··· Textabschnitt

Ihre Absicht ist, dass diese Kampagne auf den 25. Januar, den Jahrestag des Beginns der ägyptischen Revolution, ihren Höhepunkt erreichen soll. Ihre Sprecher erklären, die Revolutionsgruppen hätten aus den bitteren Erfahrungen der letzten Monate gelernt. Einer ihrer Fehler sei gewesen, sich allzu sehr auf den Tahrir-Platz konzentriert zu haben. Dies habe dazu geführt, dass sie sich mit ihren Ideen nicht wirklich bei der Bevölkerung Gehör zu verschaffen vermochten. Auf dem Platz seien die Revolutionsgruppen immer mehr von der grossen Masse isoliert worden. Ihre Bewegung sei von der Regierung „provoziert“ worden. Anschliessend seien die Revolutionsgruppen Opfer von Repressionen von Seiten der Sicherheitskräfte, der Armee und der Polizei geworden.

······

● Aufgabe:
Zähle laut dem Textabschnitt alle auf, von deren Seite die Revolutionsgruppen Opfer von Repressionen wurden. Die Einträge werden hier nicht gebraucht.

··· Einträge

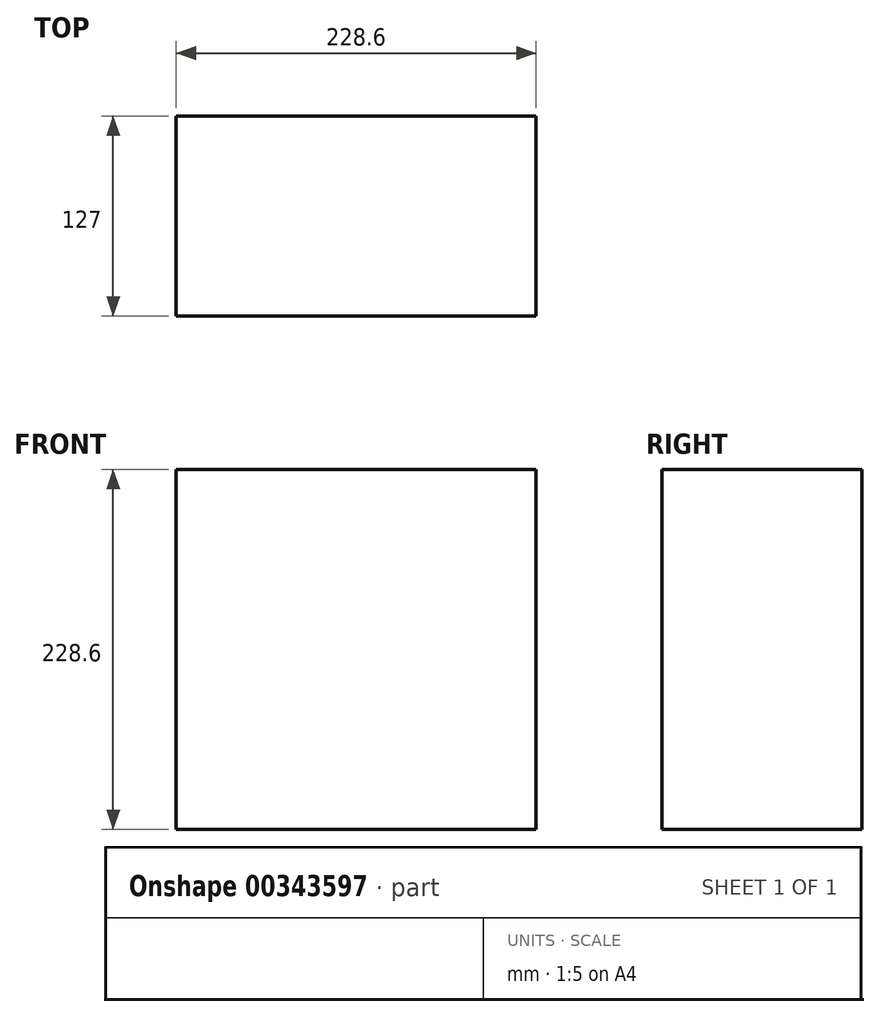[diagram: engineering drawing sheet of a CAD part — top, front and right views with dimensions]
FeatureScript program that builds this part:
annotation { "Feature Type Name" : "Feature", "Feature Type Description" : "" }
export const myFeature = defineFeature(function(context is Context, id is Id, definition is map)
    precondition{}
    {
        {
            var Q0;
            Q0=qCreatedBy(makeId("Front.planeOp"),FACE);
            var sketch = newSketch(context, id + "F0", { "sketchPlane" : qUnion([Q0])});
            skLineSegment(sketch, "E0.bottom", {"start": v(-112.98, 114.28) * mm, "end": v(115.62, 114.28) * mm});
            skLineSegment(sketch, "E0.top", {"start": v(-112.98, -114.32) * mm, "end": v(115.62, -114.32) * mm});
            skLineSegment(sketch, "E0.left", {"start": v(-112.98, 114.28) * mm, "end": v(-112.98, -114.32) * mm});
            skLineSegment(sketch, "E0.right", {"start": v(115.62, 114.28) * mm, "end": v(115.62, -114.32) * mm});
            skSolve(sketch);
        }
        {
            var Q0;
            Q0=makeQuery(id+"F0.imprint","IMPRINT",FACE,{"disambiguationData":[TD([[makeQuery(id+"F0.imprint","IMPRINT",EDGE,{"derivedFrom":sQuery(id+"F0.wireOp",EDGE,"E0.bottom")}),-1.0]])]});
            extrude(context, id + "F1", {"entities" : qUnion([Q0]), "depth" : 127 * mm});
        }
    });
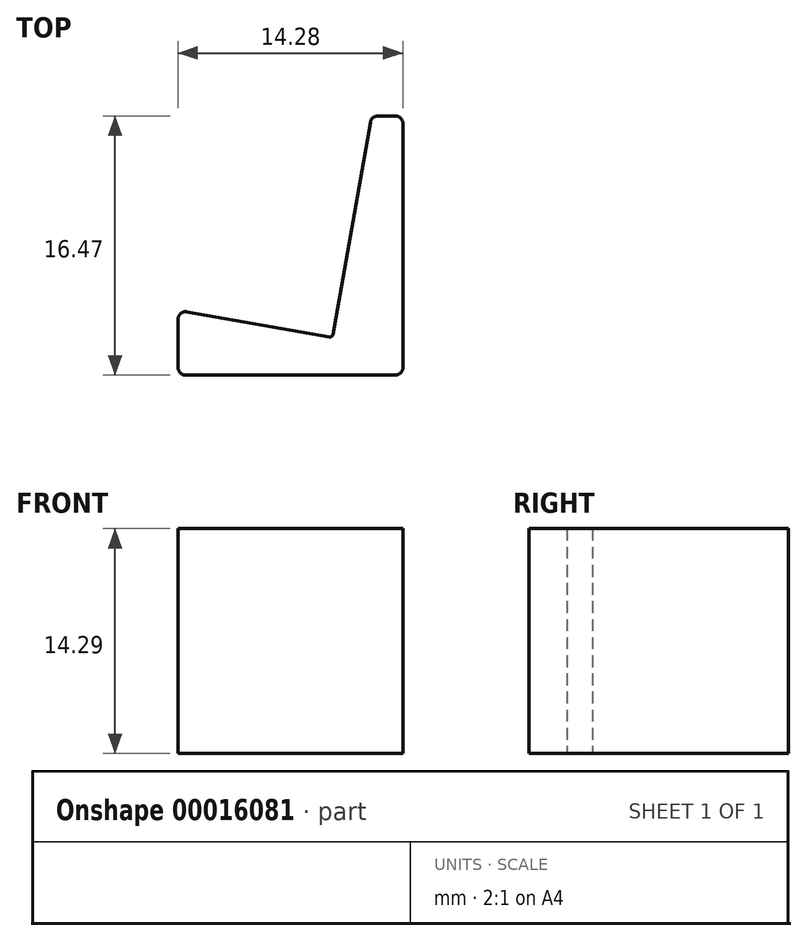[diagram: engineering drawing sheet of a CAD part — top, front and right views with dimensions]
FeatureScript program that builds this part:
annotation { "Feature Type Name" : "Feature", "Feature Type Description" : "" }
export const myFeature = defineFeature(function(context is Context, id is Id, definition is map)
    precondition{}
    {
        {
            var Q0;
            Q0=qCreatedBy(makeId("Top.planeOp"),FACE);
            var sketch = newSketch(context, id + "F0", { "sketchPlane" : qUnion([Q0])});
            skLineSegment(sketch, "E0", {"start": v(2.47, 2.43) * mm, "end": v(-6.56, 4.03) * mm});
            skLineSegment(sketch, "E1", {"start": v(-7.14, 3.53) * mm, "end": v(-7.14, 0) * mm});
            skLineSegment(sketch, "E2", {"start": v(-7.14, 0) * mm, "end": v(7.14, 0) * mm});
            skLineSegment(sketch, "E3", {"start": v(7.14, 0) * mm, "end": v(7.14, 15.97) * mm});
            skLineSegment(sketch, "E4", {"start": v(2.7, 2.6) * mm, "end": v(5.07, 16.06) * mm});
            skLineSegment(sketch, "E5", {"start": v(5.56, 16.47) * mm, "end": v(6.64, 16.47) * mm});
            skPoint(sketch, "E6.visualSharp", {"position": v(5.14, 16.47) * mm});
            skArc(sketch, "E6.filletArc", {"start": v(5.56, 16.47) * mm, "mid": v(5.24, 16.35) * mm, "end": v(5.07, 16.06) * mm});
            skPoint(sketch, "E7.visualSharp", {"position": v(7.14, 16.47) * mm});
            skArc(sketch, "E7.filletArc", {"start": v(7.14, 15.97) * mm, "mid": v(7, 16.32) * mm, "end": v(6.64, 16.47) * mm});
            skPoint(sketch, "E8.visualSharp", {"position": v(-7.14, 4.13) * mm});
            skArc(sketch, "E8.filletArc", {"start": v(-6.56, 4.03) * mm, "mid": v(-6.97, 3.92) * mm, "end": v(-7.14, 3.53) * mm});
            skPoint(sketch, "E9.visualSharp", {"position": v(2.66, 2.4) * mm});
            skArc(sketch, "E9.filletArc", {"start": v(2.47, 2.43) * mm, "mid": v(2.62, 2.47) * mm, "end": v(2.7, 2.6) * mm});
            skArc(sketch, "E10.0", {"start": v(2.33, 1.65) * mm, "mid": v(3.07, 1.81) * mm, "end": v(3.49, 2.46) * mm});
            skLineSegment(sketch, "E10.1", {"start": v(2.33, 1.65) * mm, "end": v(-6.34, 3.18) * mm});
            skLineSegment(sketch, "E10.3", {"start": v(-6.34, 3.18) * mm, "end": v(-6.34, 0.8) * mm});
            skLineSegment(sketch, "E10.4", {"start": v(-6.34, 0.8) * mm, "end": v(6.34, 0.8) * mm});
            skLineSegment(sketch, "E10.5", {"start": v(3.49, 2.46) * mm, "end": v(5.82, 15.67) * mm});
            skLineSegment(sketch, "E10.6", {"start": v(6.34, 0.8) * mm, "end": v(6.34, 15.67) * mm});
            skLineSegment(sketch, "E10.8", {"start": v(5.82, 15.67) * mm, "end": v(6.34, 15.67) * mm});
            skSolve(sketch);
        }
        {
            var Q0;
            Q0=qSketchRegion(id+"F0",true);
            var Q1;
            Q1=makeQuery(id+"F0.imprint","IMPRINT",FACE,{"disambiguationData":[TD([[makeQuery(id+"F0.imprint","IMPRINT",EDGE,{"derivedFrom":sQuery(id+"F0.wireOp",EDGE,"E10.0")}),-1.0]])]});
            extrude(context, id + "F1", {"entities" : qUnion([Q0, Q1]), "depth" : 14.29 * mm});
        }
        {
            var Q0;
            Q0=makeQuery(id+"F1.opExtrude","SWEPT_EDGE",EDGE,{"disambiguationData":[OSD([sQuery(id+"F0.wireOp",EDGE,"E4"),sQuery(id+"F0.wireOp",EDGE,"E5")])]});
            var Q1;
            Q1=makeQuery(id+"F1.opExtrude","SWEPT_EDGE",EDGE,{"disambiguationData":[OSD([sQuery(id+"F0.wireOp",EDGE,"E0"),sQuery(id+"F0.wireOp",EDGE,"E1")])]});
            var Q2;
            Q2=makeQuery(id+"F1.opExtrude","SWEPT_EDGE",EDGE,{"disambiguationData":[OSD([sQuery(id+"F0.wireOp",EDGE,"E3"),sQuery(id+"F0.wireOp",EDGE,"E5")])]});
            fillet(context, id + "F2", {"entities" : qUnion([Q0, Q1, Q2]), "radius" : .5 * mm, "tangentPropagation" : true, "allowEdgeOverflow" : false});
        }
    });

······

● Lösung:
Sicherheitskräfte, Armee, Polizei